EXERCISE BRIEF = When a line in the entries below contains the word "خواب", copy that line.

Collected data
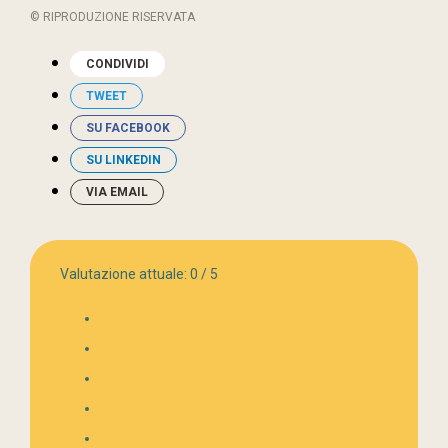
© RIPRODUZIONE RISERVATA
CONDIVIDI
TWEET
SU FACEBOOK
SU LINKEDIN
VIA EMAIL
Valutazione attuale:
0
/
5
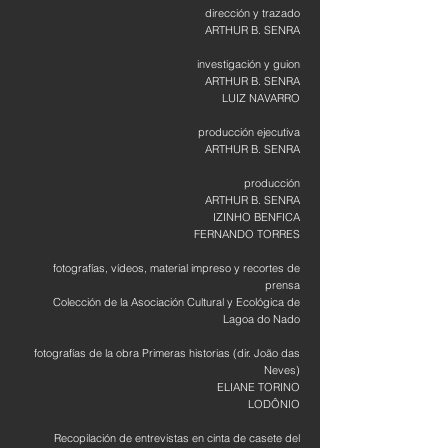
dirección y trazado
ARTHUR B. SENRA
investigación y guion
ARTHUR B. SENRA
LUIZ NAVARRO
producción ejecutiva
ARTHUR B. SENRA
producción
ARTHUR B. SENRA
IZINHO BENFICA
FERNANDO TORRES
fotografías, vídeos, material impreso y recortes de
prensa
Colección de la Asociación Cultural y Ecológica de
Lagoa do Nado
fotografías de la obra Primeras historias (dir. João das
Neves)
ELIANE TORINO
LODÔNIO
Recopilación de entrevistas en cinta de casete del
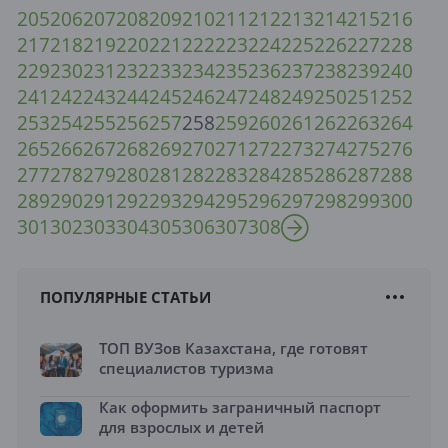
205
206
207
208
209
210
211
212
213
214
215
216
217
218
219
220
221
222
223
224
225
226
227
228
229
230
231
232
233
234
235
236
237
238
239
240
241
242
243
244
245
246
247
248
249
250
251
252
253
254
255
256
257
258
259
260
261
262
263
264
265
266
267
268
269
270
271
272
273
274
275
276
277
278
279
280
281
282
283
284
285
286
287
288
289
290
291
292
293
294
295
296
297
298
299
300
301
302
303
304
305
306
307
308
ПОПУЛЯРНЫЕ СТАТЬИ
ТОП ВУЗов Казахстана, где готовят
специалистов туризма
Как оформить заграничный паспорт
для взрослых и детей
==
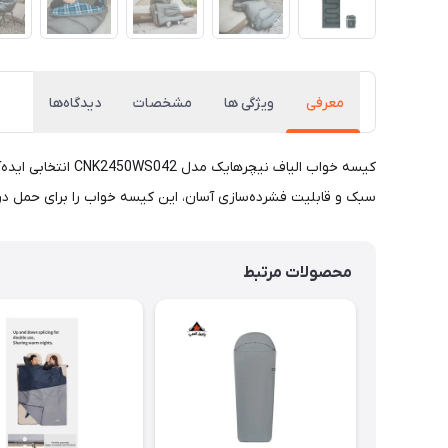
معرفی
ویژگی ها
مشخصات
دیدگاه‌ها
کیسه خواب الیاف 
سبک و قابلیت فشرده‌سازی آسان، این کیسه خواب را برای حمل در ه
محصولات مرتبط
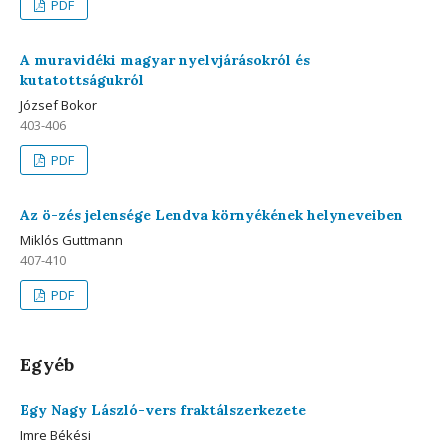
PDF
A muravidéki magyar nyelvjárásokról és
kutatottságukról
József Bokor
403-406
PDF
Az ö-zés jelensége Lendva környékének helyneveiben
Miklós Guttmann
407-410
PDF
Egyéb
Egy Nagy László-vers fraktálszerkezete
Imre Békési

EXERCISE RESPONSE =
کیسه خواب الیاف 
سبک و قابلیت فشرده‌سازی آسان، این کیسه خواب را برای حمل در ه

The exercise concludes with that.